Task directions: Going line by line through the records below, count those containing the word "subtitle", then give only the count.

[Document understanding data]
Segment Open

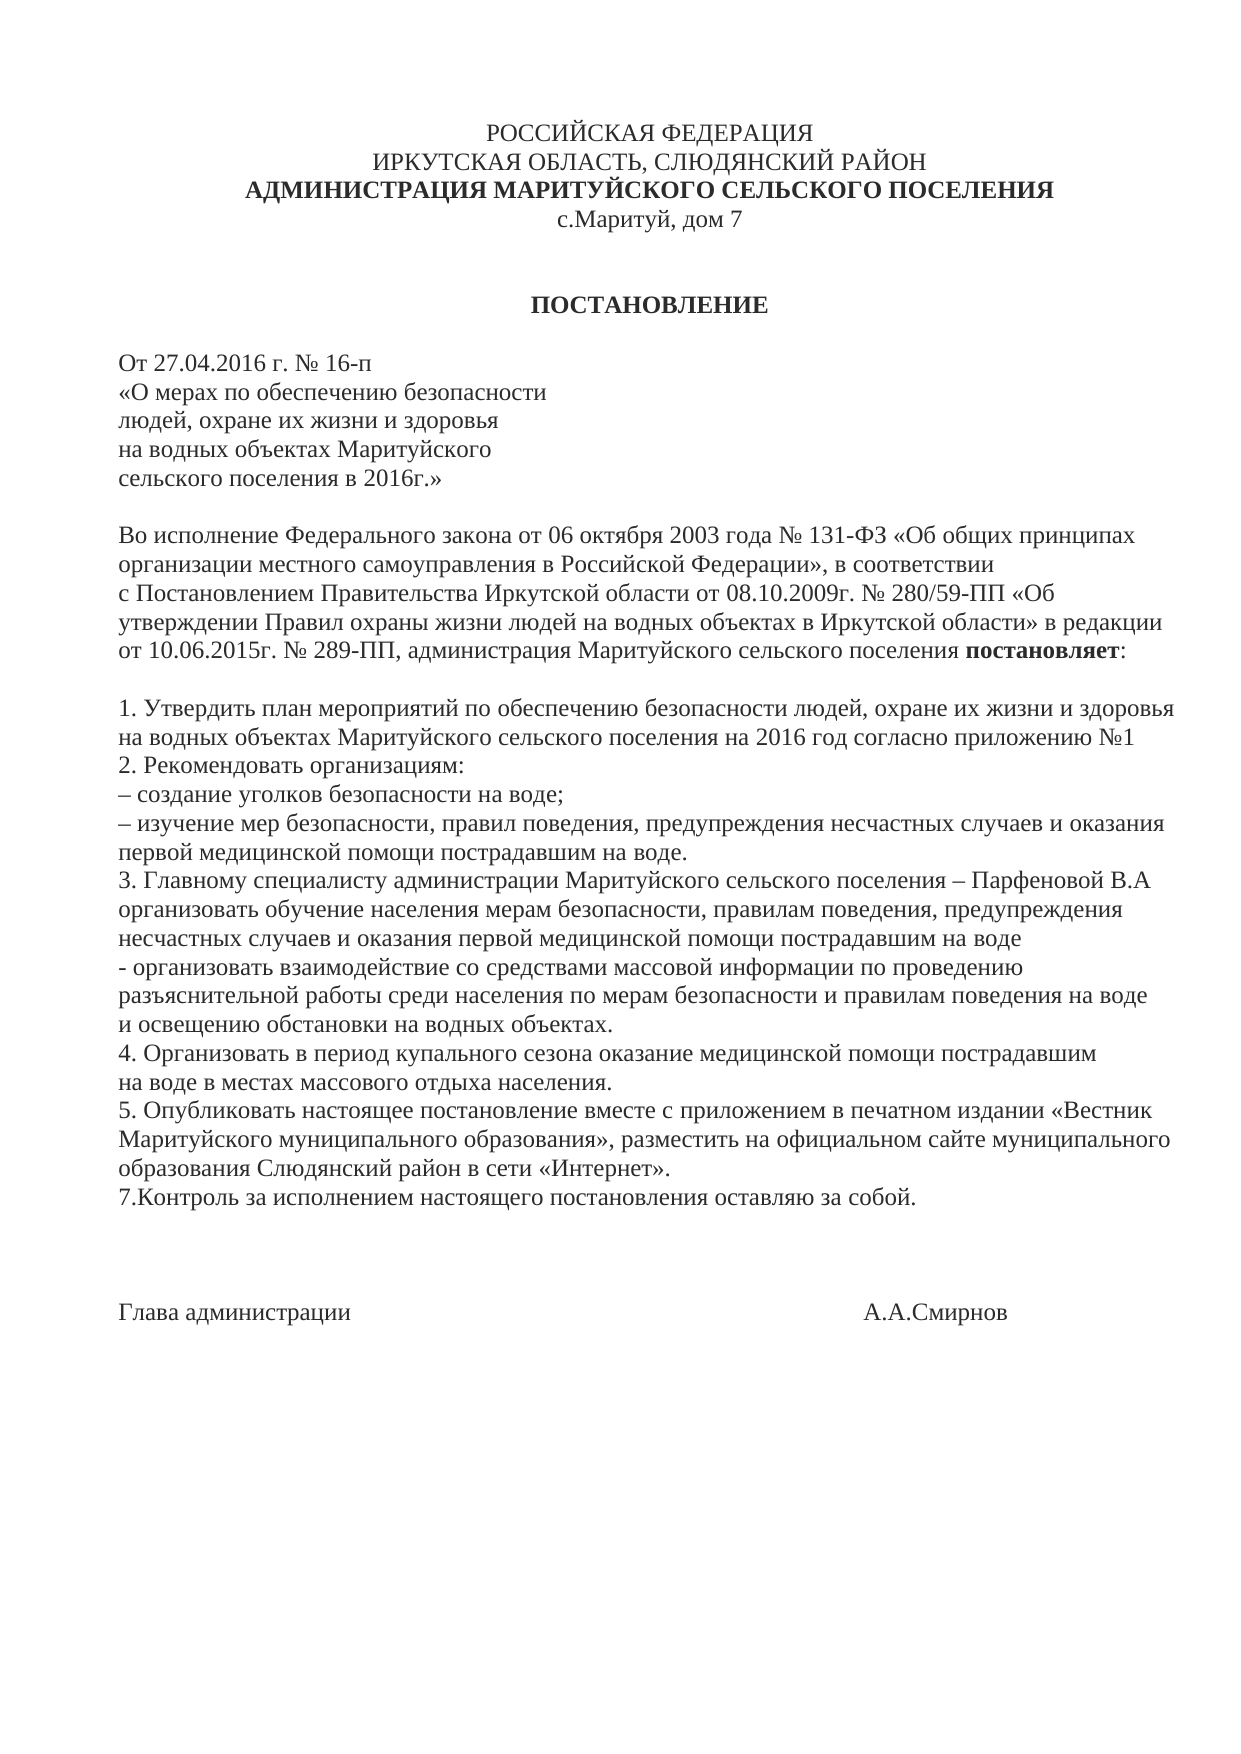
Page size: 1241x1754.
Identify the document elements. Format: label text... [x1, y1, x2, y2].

text 5. Опубликовать настоящее постановление вместе с приложением в печатном издании «Вестник Маритуйского муниципального образования», разместить на официальном сайте муниципального образования Слюдянский район в сети «Интернет». [118, 1096, 1181, 1182]
text – изучение мер безопасности, правил поведения, предупреждения несчастных случаев и оказания первой медицинской помощи пострадавшим на воде. [118, 808, 1181, 866]
text АДМИНИСТРАЦИЯ МАРИТУЙСКОГО СЕЛЬСКОГО ПОСЕЛЕНИЯ [118, 176, 1181, 204]
text Во исполнение Федерального закона от 06 октября 2003 года № 131-ФЗ «Об общих принципах организации местного самоуправления в Российской Федерации», в соответствии с Постановлением Правительства Иркутской области от 08.10.2009г. № 280/59-ПП «Об утверждении Правил охраны жизни людей на водных объектах в Иркутской области» в редакции от 10.06.2015г. № 289-ПП, администрация Маритуйского сельского поселения постановляет: [118, 521, 1181, 664]
text 7.Контроль за исполнением настоящего постановления оставляю за собой. [118, 1182, 1181, 1211]
text ИРКУТСКАЯ ОБЛАСТЬ, СЛЮДЯНСКИЙ РАЙОН [118, 147, 1181, 176]
text От 27.04.2016 г. № 16-п [118, 348, 1181, 377]
text «О мерах по обеспечению безопасности [118, 377, 1181, 406]
text Глава администрации А.А.Смирнов [118, 1297, 1181, 1326]
text 3. Главному специалисту администрации Маритуйского сельского поселения – Парфеновой В.А организовать обучение населения мерам безопасности, правилам поведения, предупреждения несчастных случаев и оказания первой медицинской помощи пострадавшим на воде [118, 866, 1181, 952]
text РОССИЙСКАЯ ФЕДЕРАЦИЯ [118, 118, 1181, 147]
text на водных объектах Маритуйского [118, 434, 1181, 463]
text 2. Рекомендовать организациям: [118, 751, 1181, 779]
text ПОСТАНОВЛЕНИЕ [118, 291, 1181, 319]
text с.Маритуй, дом 7 [118, 204, 1181, 233]
text - организовать взаимодействие со средствами массовой информации по проведению разъяснительной работы среди населения по мерам безопасности и правилам поведения на воде и освещению обстановки на водных объектах. [118, 952, 1181, 1038]
text 1. Утвердить план мероприятий по обеспечению безопасности людей, охране их жизни и здоровья на водных объектах Маритуйского сельского поселения на 2016 год согласно приложению №1 [118, 693, 1181, 751]
text 4. Организовать в период купального сезона оказание медицинской помощи пострадавшим на воде в местах массового отдыха населения. [118, 1038, 1181, 1096]
text – создание уголков безопасности на воде; [118, 779, 1181, 808]
text людей, охране их жизни и здоровья [118, 406, 1181, 434]
text сельского поселения в 2016г.» [118, 463, 1181, 492]
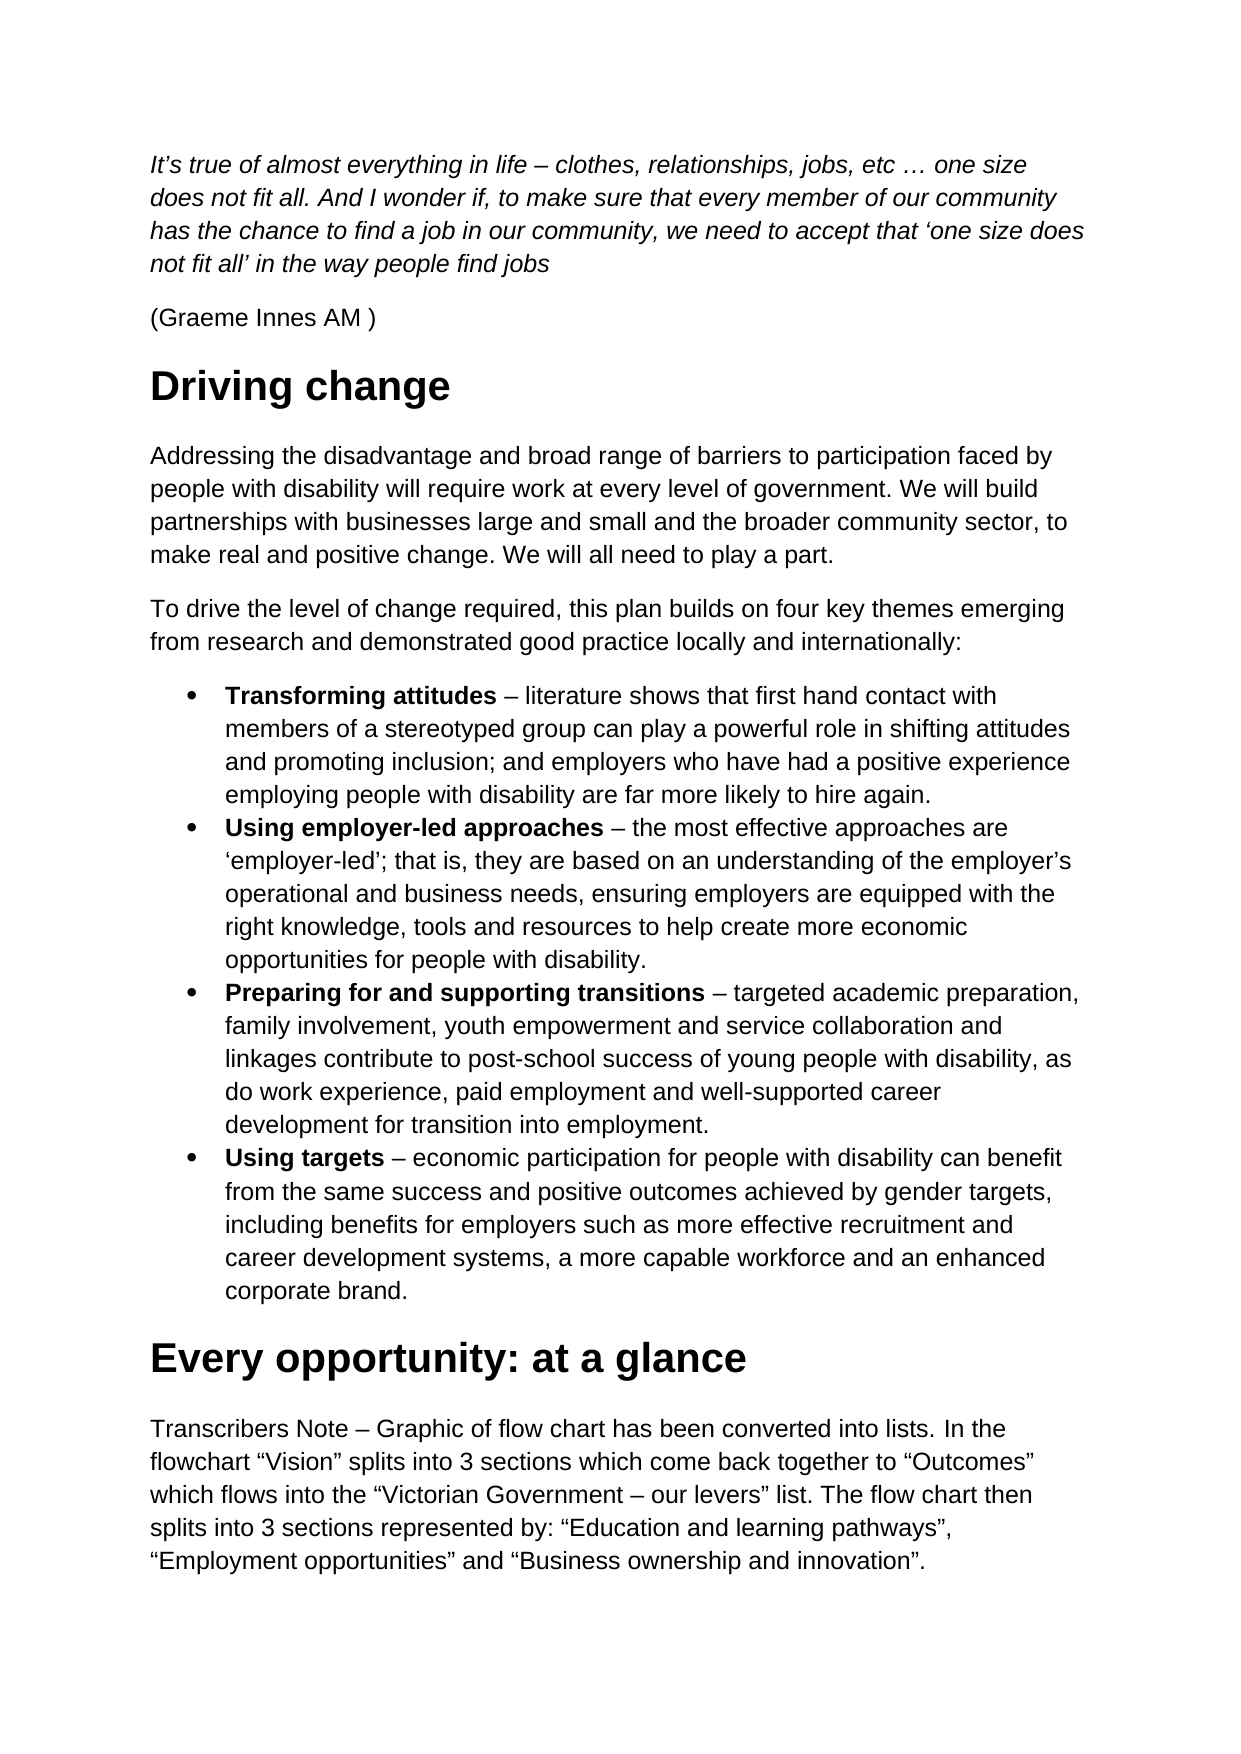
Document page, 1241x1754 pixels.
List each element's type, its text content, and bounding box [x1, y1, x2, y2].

list Using targets – economic participation for people with disability can benefit from the same success and positive outcomes achieved by gender targets, including benefits for employers such as more effective recruitment and career development systems, a more capable workforce and an enhanced corporate brand. [187, 1143, 1090, 1304]
subtitle Driving change [150, 361, 1090, 409]
text Addressing the disadvantage and broad range of barriers to participation faced by people with disability will require work at every level of government. We will build partnerships with businesses large and small and the broader community sector, to make real and positive change. We will all need to play a part. [150, 441, 1090, 569]
subtitle Every opportunity: at a glance [150, 1334, 1090, 1382]
text To drive the level of change required, this plan builds on four key themes emerging from research and demonstrated good practice locally and internationally: [150, 594, 1090, 656]
list Preparing for and supporting transitions – targeted academic preparation, family involvement, youth empowerment and service collaboration and linkages contribute to post-school success of young people with disability, as do work experience, paid employment and well-supported career development for transition into employment. [187, 978, 1090, 1139]
text Transcribers Note – Graphic of flow chart has been converted into lists. In the flowchart “Vision” splits into 3 sections which come back together to “Outcomes” which flows into the “Victorian Government – our levers” list. The flow chart then splits into 3 sections represented by: “Education and learning pathways”, “Employment opportunities” and “Business ownership and innovation”. [150, 1414, 1090, 1574]
list Using employer-led approaches – the most effective approaches are ‘employer-led’; that is, they are based on an understanding of the employer’s operational and business needs, ensuring employers are equipped with the right knowledge, tools and resources to help create more economic opportunities for people with disability. [187, 813, 1090, 974]
list Transforming attitudes – literature shows that first hand contact with members of a stereotyped group can play a powerful role in shifting attitudes and promoting inclusion; and employers who have had a positive experience employing people with disability are far more likely to hire again. [187, 681, 1090, 809]
text It’s true of almost everything in life – clothes, relationships, jobs, etc … one size does not fit all. And I wonder if, to make sure that every member of our community has the chance to find a job in our community, we need to accept that ‘one size does not fit all’ in the way people find jobs [150, 150, 1090, 278]
text (Graeme Innes AM ) [150, 303, 1090, 332]
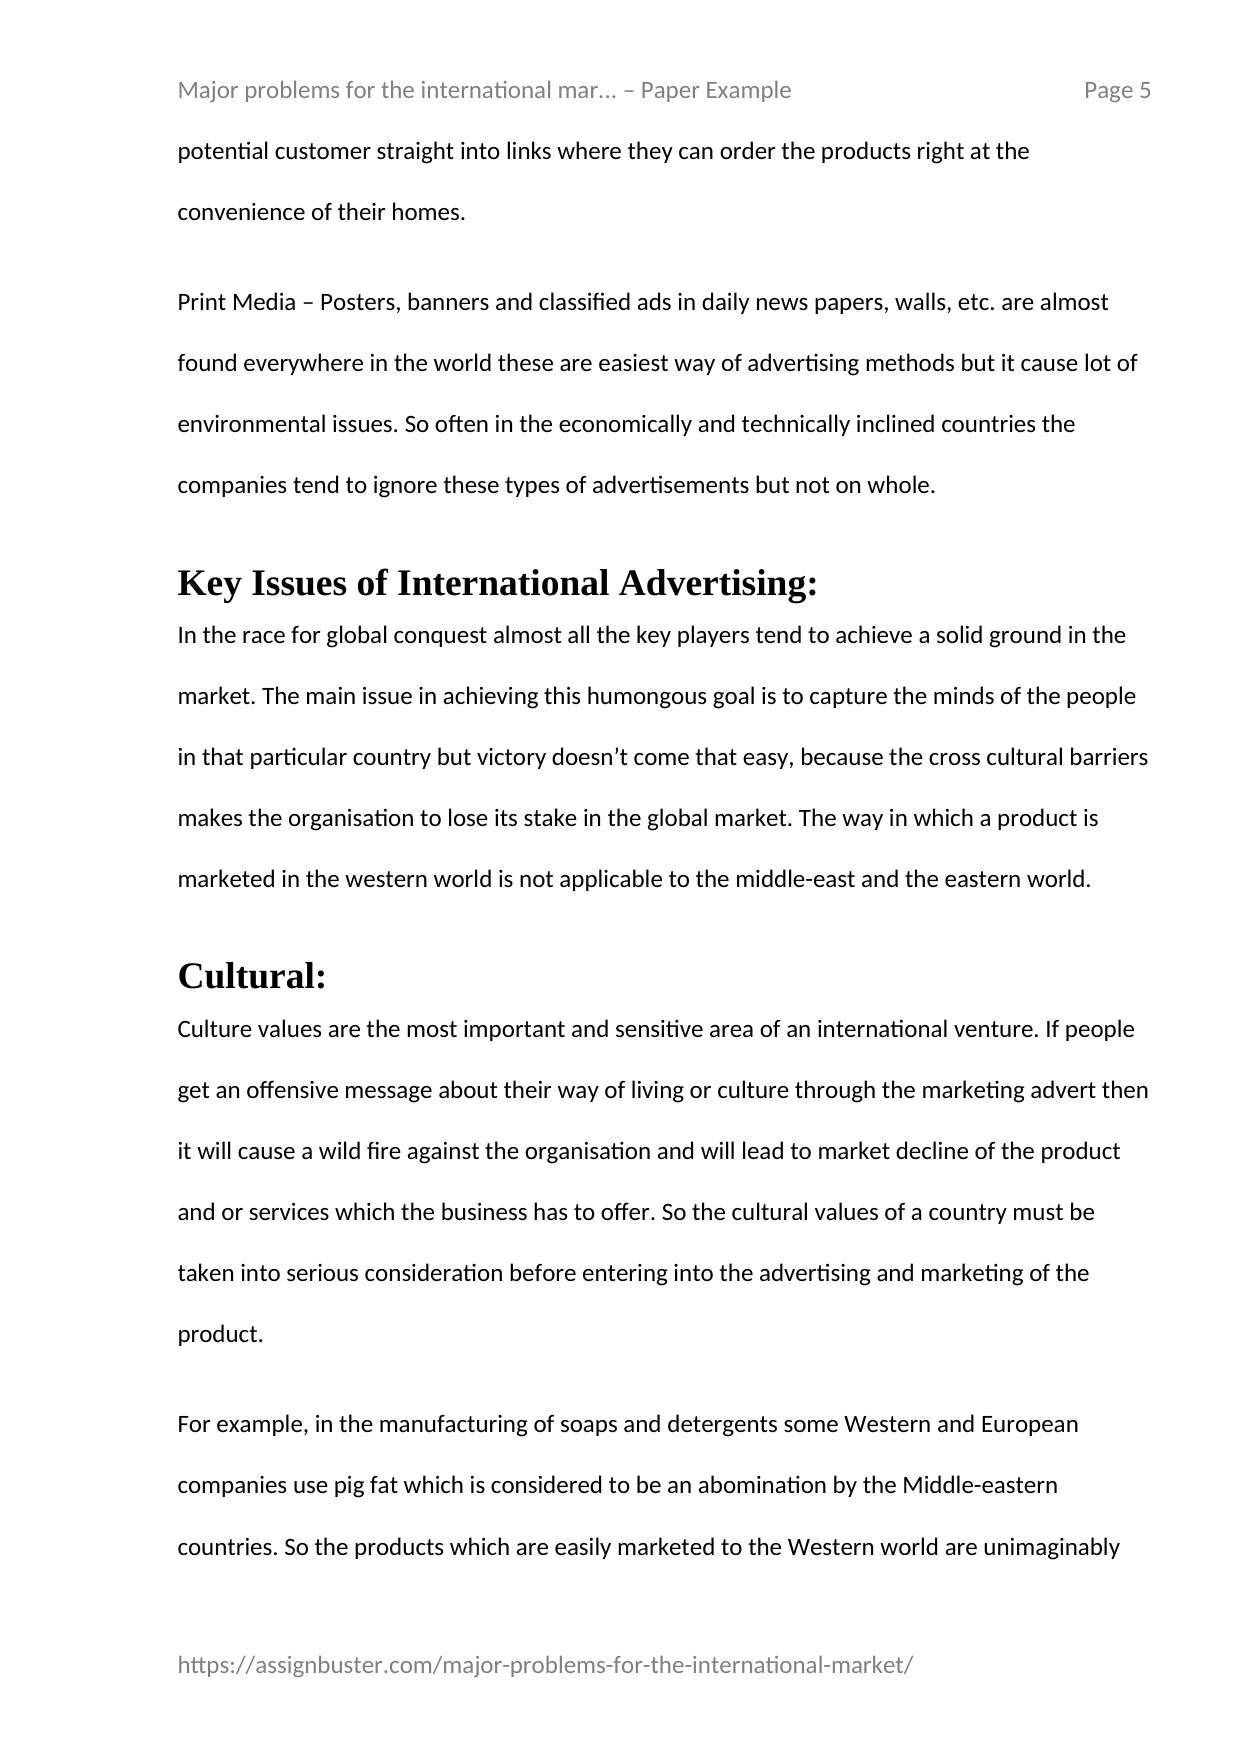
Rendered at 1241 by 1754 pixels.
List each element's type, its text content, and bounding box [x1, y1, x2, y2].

subtitle Cultural: [177, 954, 1152, 997]
text Print Media – Posters, banners and classified ads in daily news papers, walls, etc. are almost found everywhere in the world these are easiest way of advertising methods but it cause lot of environmental issues. So often in the economically and technically inclined countries the companies tend to ignore these types of advertisements but not on whole. [177, 286, 1152, 500]
text Culture values are the most important and sensitive area of an international venture. If people get an offensive message about their way of living or culture through the marketing advert then it will cause a wild fire against the organisation and will lead to market decline of the product and or services which the business has to offer. So the cultural values of a country must be taken into serious consideration before entering into the advertising and marketing of the product. [177, 1013, 1152, 1348]
text In the race for global conquest almost all the key players tend to achieve a solid ground in the market. The main issue in achieving this humongous goal is to capture the minds of the people in that particular country but victory doesn’t come that easy, because the cross cultural barriers makes the organisation to lose its stake in the global market. The way in which a product is marketed in the western world is not applicable to the middle-east and the eastern world. [177, 619, 1152, 894]
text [177, 135, 1152, 226]
subtitle Key Issues of International Advertising: [177, 560, 1152, 603]
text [177, 1408, 1152, 1561]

Segment Closed

Answer space: 4